Exercise aim: If a line in the entries below includes the string "Prodotto", copy it out.

Exercise material:
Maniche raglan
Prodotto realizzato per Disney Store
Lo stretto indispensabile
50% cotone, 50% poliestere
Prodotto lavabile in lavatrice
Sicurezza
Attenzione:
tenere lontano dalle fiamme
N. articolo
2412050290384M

Solution:
Prodotto realizzato per Disney Store
Prodotto lavabile in lavatrice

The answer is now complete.